2つのツァイス

 

 アメリカ軍によってハイデンハイムに移送させられたツァイス従業員たち、イエナに残されたツァイス従業員たち、このように東西ドイツに2つのツァイスが存在することとなった。
  ハイデンハイムに移送させられた従業員たちは、ひとまずここでレンズの生産を開始するが、一年後ハイデンハイムより16km北方の小さな村オーバーコッヘンにあった廃工場を利用し、レンズの生産に取り掛かった。彼らは会社名を OPTik OberkocheN から取ってOPTON、ツァイス・オプトンとした。 
  一方、イエナに残された従業員たちはソ連の指導に基づき、イエナ・ドレスデンなどのツァイスの工場、施設、設備機器、現場担当者(マイスター)、多くの熟練工を接収し、東ドイツ・ツァイスを人民公社組織 VEB (Volks Eigene Bertrieb) Carl Zeiss Jenaとして再出発させることにした。 
  その後、両ツァイスは敗戦の痛手から立ち直り奇跡的な復活をとげ、世界市場で東西ツァイスの製品が競合するまでに至った。
 このころ、ツァイス・オプトンは東のカール・ツァイスと商標権を争うため法廷闘争を起こし、遂に1953年、「カール・ツァイス」の商標を勝ち取った。勝因は、ロシア支配下により貧困だった東ドイツ・イエナより、遥かに信用を勝ち取っていた西側は、製品の輸出による外貨獲得も多く、取引銀行からの融資も円滑に受けられたからである。東側は、ドレスデンで生産中のスクリューマウント一眼レフ「Contax」の商標さえ使えなくなり、ペンタプリズムとコンタックスの合成語であろう「Pentacon」を、1952年10月に商標として申請した。但し、この後に国内出荷品のみ「Contax」の商標が許されるようにはなったが、当然ながら外貨獲得には影響無かった。

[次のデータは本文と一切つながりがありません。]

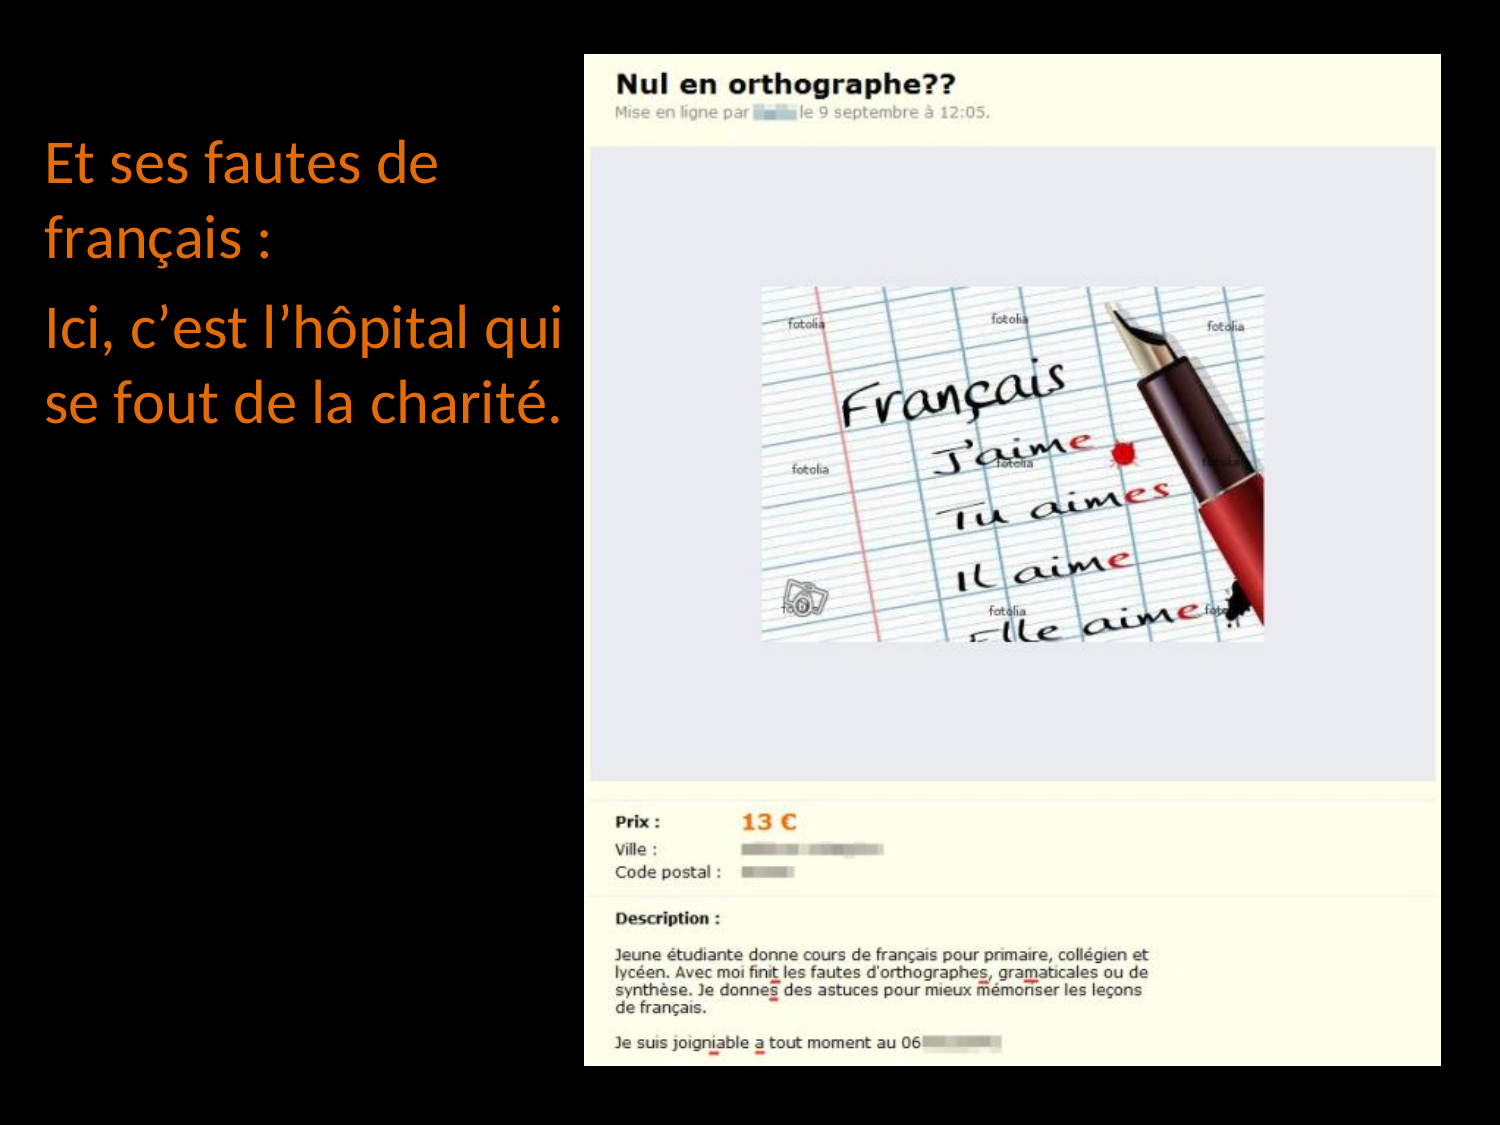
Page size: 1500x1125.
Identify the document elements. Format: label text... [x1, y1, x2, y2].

picture [584, 54, 1441, 1066]
list Et ses fautes de français : Ici, c’est l’hôpital qui se fout de la charité. [29, 113, 584, 544]
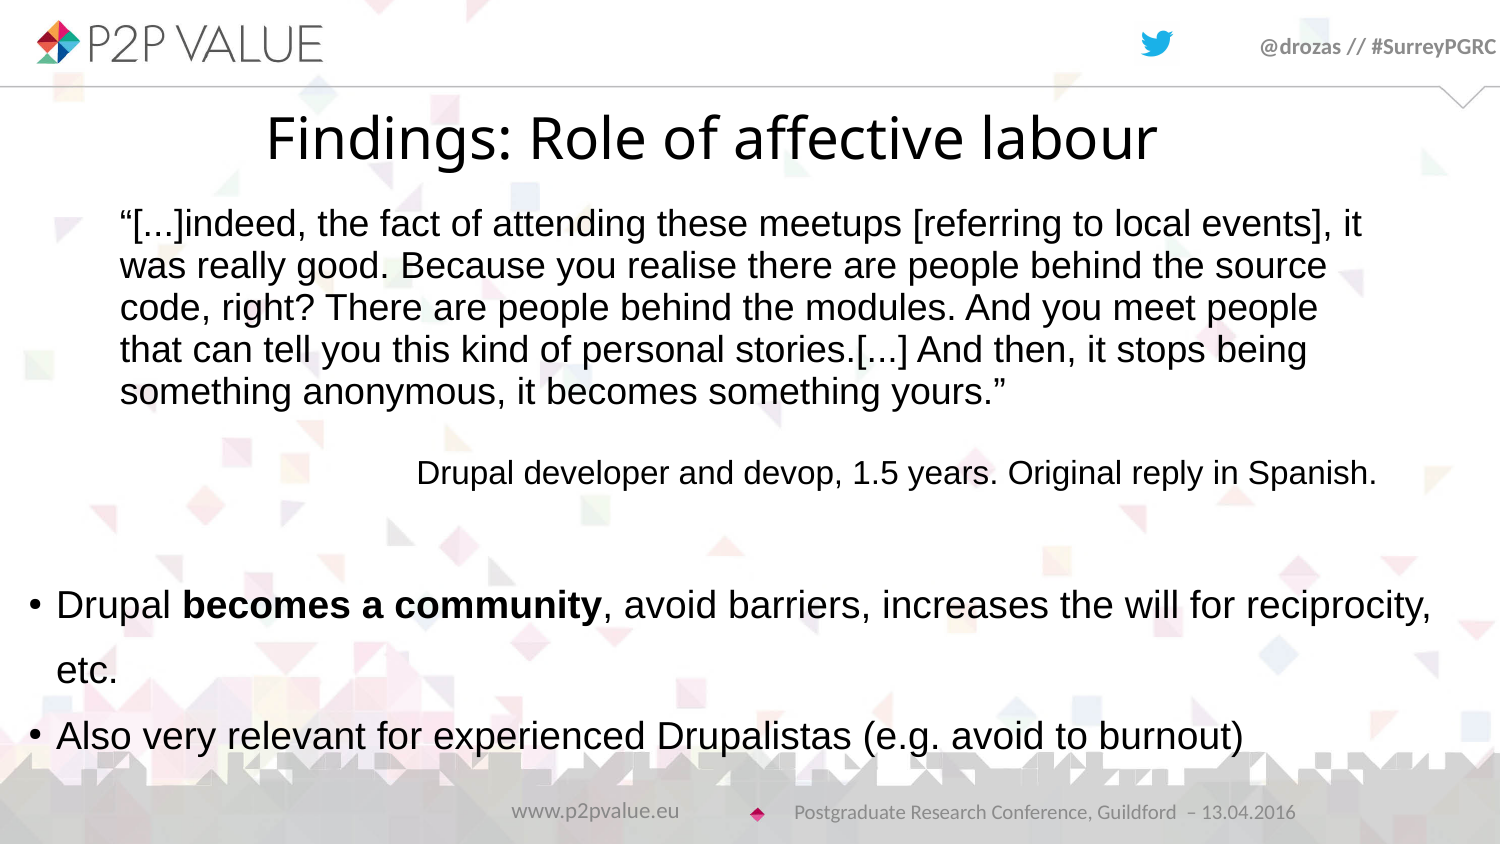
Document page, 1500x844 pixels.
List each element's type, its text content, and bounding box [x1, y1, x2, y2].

text_box @drozas // #SurreyPGRC [1155, 15, 1500, 76]
text_box “[...]indeed, the fact of attending these meetups [referring to local events], it was really good. Because you realise there are people behind the source code, right? There are people behind the modules. And you meet people that can tell you this kind of personal stories.[...] And then, it stops being something anonymous, it becomes something yours.” Drupal developer and devop, 1.5 years. Original reply in Spanish. [105, 195, 1394, 541]
title Findings: Role of affective labour [60, 92, 1366, 181]
text_box Postgraduate Research Conference, Guildford – 13.04.2016 [780, 788, 1474, 834]
picture [0, 0, 1500, 844]
text_box Drupal becomes a community, avoid barriers, increases the will for reciprocity, etc. Also very relevant for experienced Drupalistas (e.g. avoid to burnout) [15, 555, 1496, 766]
text_box www.p2pvalue.eu [505, 789, 724, 829]
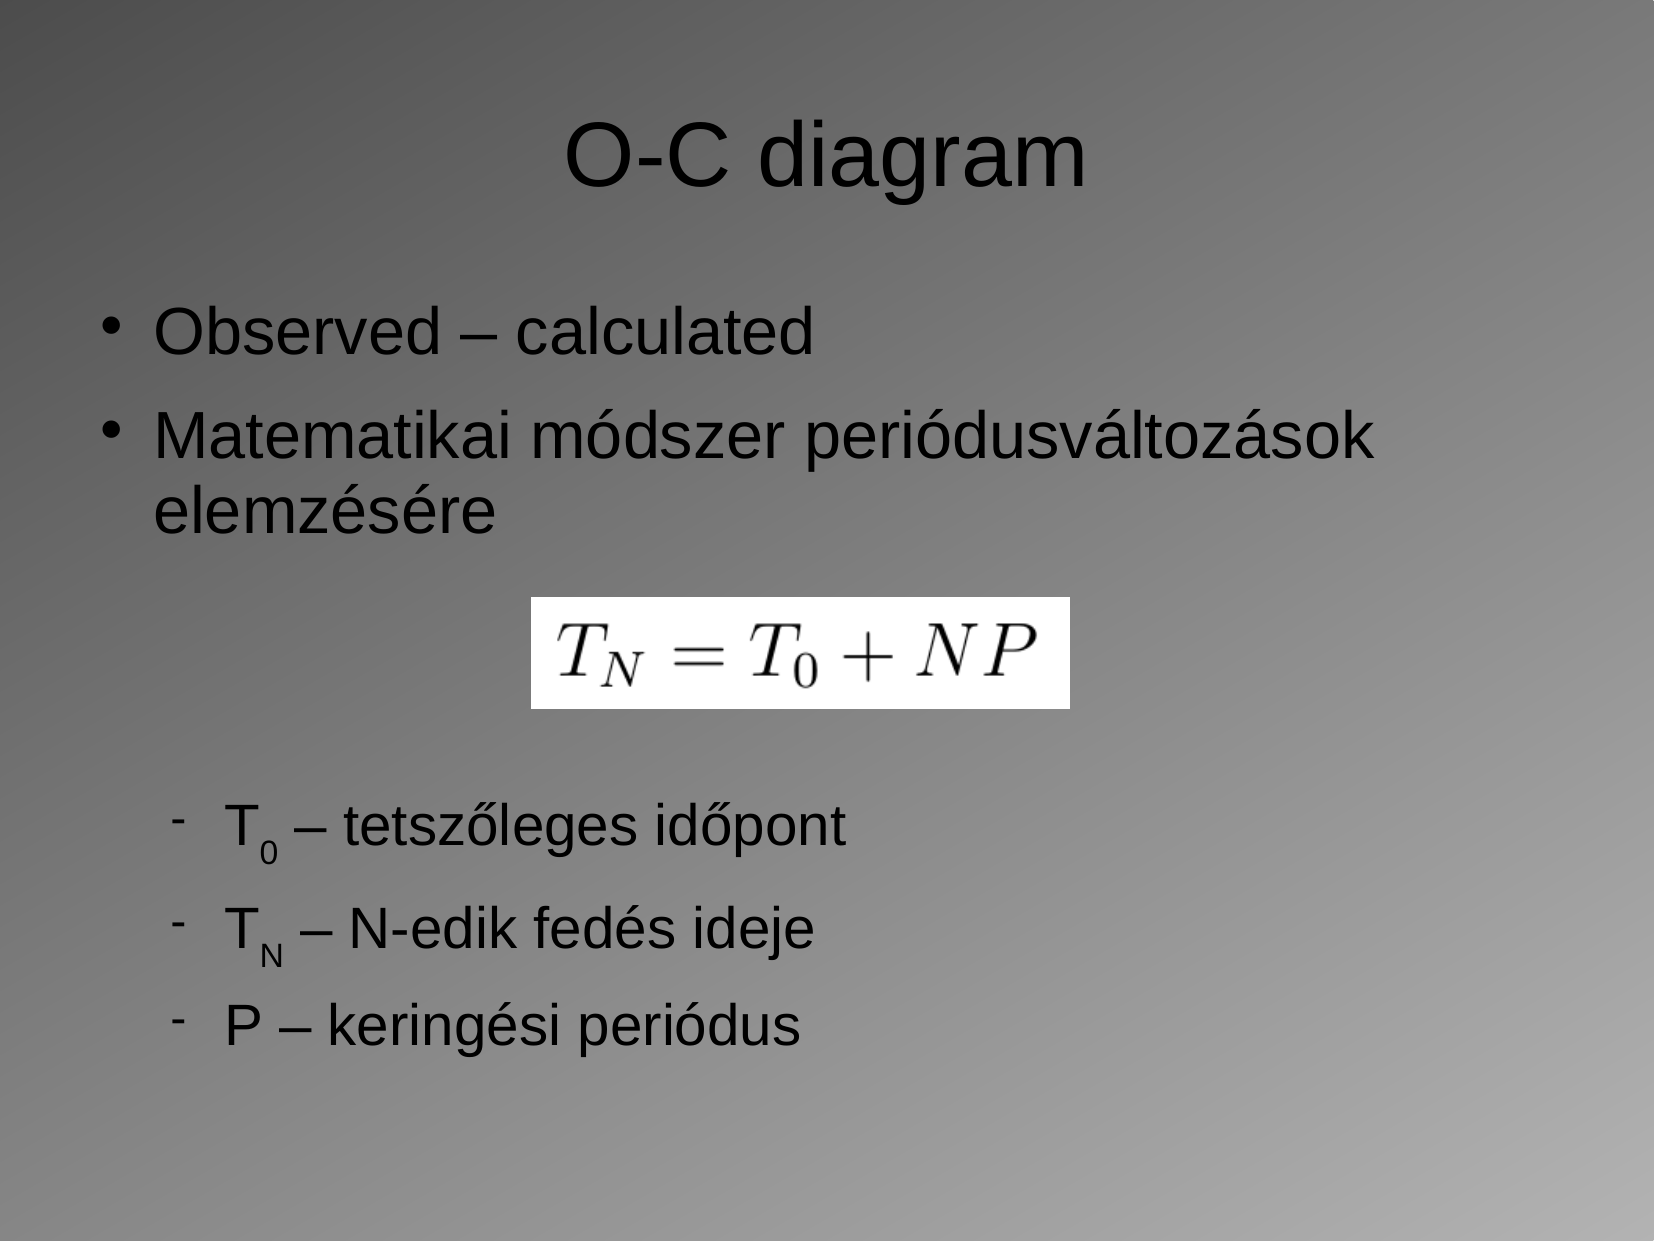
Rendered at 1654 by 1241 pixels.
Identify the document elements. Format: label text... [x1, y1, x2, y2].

list Observed – calculated Matematikai módszer periódusváltozások elemzésére T0 – tetszőleges időpont TN – N-edik fedés ideje P – keringési periódus [82, 290, 1571, 1010]
title O-C diagram [82, 49, 1571, 257]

 西側シュトットガルトで生産されていた「Zeiss Opton」表記のCマウントレンズは、晴れて「Carl Zeiss」表記となった。これにより、Cマウントレンズには3種類の刻印が存在する。レンズ前枠にCarl Zeiss Jenaと記されているものは第二次世界大戦前から1954年の東ドイツ・イエナ製、Zeiss Optonと記されているものは戦後から1953年の西ドイツ・オーバーコッヘン製、単にCarl Zeissと記されているものは商標を勝ち取った1954年以降の西ドイツ・オーバーコッヘン製である。
 
Zeiss Opton ・・・。第二次世界大戦と東西分断Zeiss を伝えるブランド名なのである。